Little darling, it’s been a long cold lonely winter;
Little darling, it feels like years since it’s been here.
Here comes the sun, here comes the sun,
And I say it’s all right.
Little darling, the smiles returning to the faces;
Little darling, it seems like years since it’s been here.*
After seventy years living as refugees, our Old Testament exiles are finally returning home. Bruised, battered and defeated, they meander back to their native soil with lofty dreams of restoring their devastated fatherland.
It would never be the same. Gone were the days of King David’s military might and King Solomon’s majestic splendor. Slowly they hammered together a humble temple for worship and cobbled together city walls for protection. Their era of international renown was now a very distant and rather bittersweet memory.
It would never be the same. It would be better.
It’s true they would never again occupy a kingly palace or initiate far-reaching reforms. Yet their new generation of prophets envisioned a future without boundaries and an influence far beyond their own land and lifetimes. In the closing chapter of the Old Testament, their prophet Malachi offered this vision for their future:
“ . . . for you who revere my name, the sun of righteousness will rise with healing in its rays. And you will go out and frolic like well-fed calves.” Malachi 4:2
Sounds like spring was in the air as God’s family finally headed back home.
The nation took the first step of the journey home we continue today. Bruised, battered and defeated, we also return to God with lofty dreams of restoring our lives, families and communities. We’re often left with bittersweet memories of a life that didn’t turn out as expected.
It will never be the same. It will be better.
As the spring-like wind of God’s Spirit breezes into our lives, we discover that our joy, peace and love isn’t held hostage by current circumstances. We have a future without boundaries and an influence far beyond our own land and lifetimes. We are no longer ordinary citizens—we are now kings and princes in a kingdom without end.
As we celebrate the coming Easter season, I pray that the power and love of Christ will carry you forward with unimaginable hope and grace.
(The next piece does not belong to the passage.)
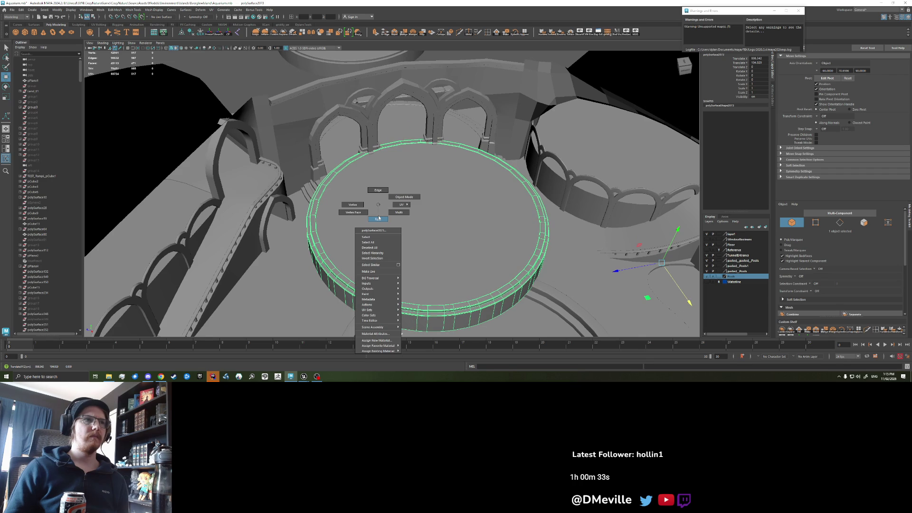
pyautogui.click(379, 218)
* “Here Comes the Sun” was written by George Harrison—the Beatle shadowed behind the star personas of John Lennon and Paul McCartney. It’s a warm reminder that us less-known types can still offer enduring hope to many others.
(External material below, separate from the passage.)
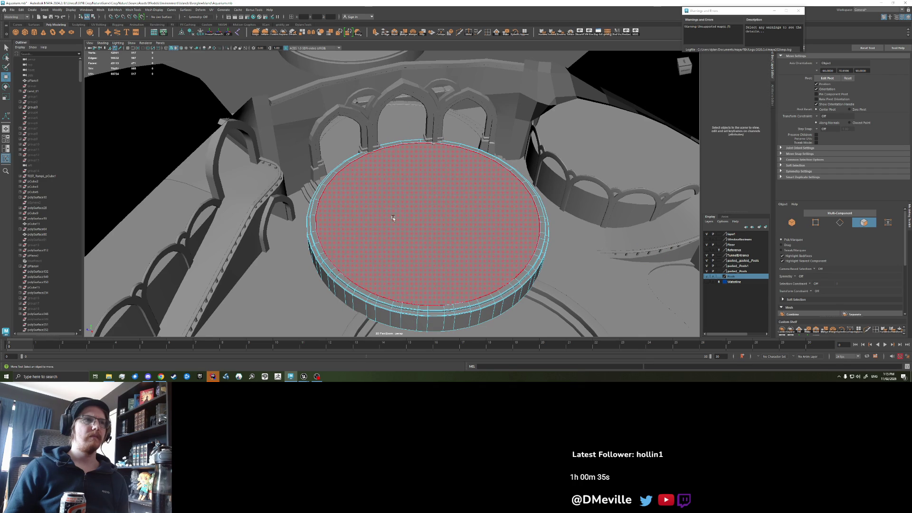
pyautogui.click(390, 218)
This week’s Scripture readings: Each link offers the entire day’s readings, listed in succession via Bible Gateway—just keep scrolling down to read the next selection of verses.
- Captivity: Ezekiel 6:1-10; 37:1-14; Daniel 1. Divinely disciplined for their self-destructive behavior, God’s people must adapt to a new land and a new lifestyle. None of us like unwanted change—but learning to trust God in unfamiliar terrain is always the foundation for building a resilient faith.
- Return: Ezra 1, Daniel 9. After his people’s seventy years of exile, God is on the move again. He moves the heart of Cyrus—the commanding king of the free world. More importantly, he moves the hearts of his people towards repentance, humility, and greater hope for their future. When we stop trusting in our own ability and start believing in the goodness of God . . . amazing things begin to happen.
- Restoration: Ezra 3:8-13; Nehemiah 1:1-2:8; 8:1-3, 9-12; Zechariah 8. The rebuilding process for the nation, worship, temple and city would be a slow, often painstaking ordeal for God’s people. In our instant “microwave ready” society, we want God to make quick changes to our lives and future. Sorry—it almost never works that way. Following God requires on-going faith, determination, patience, and a spiritual vision beyond our own lifetime.
- The Scattered. Esther 3:8-11; 4:13-17; 7-8. Back in the colossal Persian Empire, a young Jewish girl astonishingly becomes queen of the land. That’s all fine and dandy until she’s required to put her own neck on the line when her people are threatened with genocide. What might be God’s astonishing call on your life for our world today?
- The Coming Kingdom. Ezekiel 34:11-31; Malachi 2:17-3:4, Zechariah 3. The Old Testament closes with both stern warnings and epic hope. It’s real easy for us humans to quickly forget the hard lessons of our past. And it’s also easy for us humans to get lost in our daily routine and forget the grander vision God has for our lives, churches and world.
Thanks for joining along in our journey through the Old Testament. I hope you’re enthused to continue on as we seek hope and inspiration from the life, death and resurrection of Jesus in the weeks leading into Easter.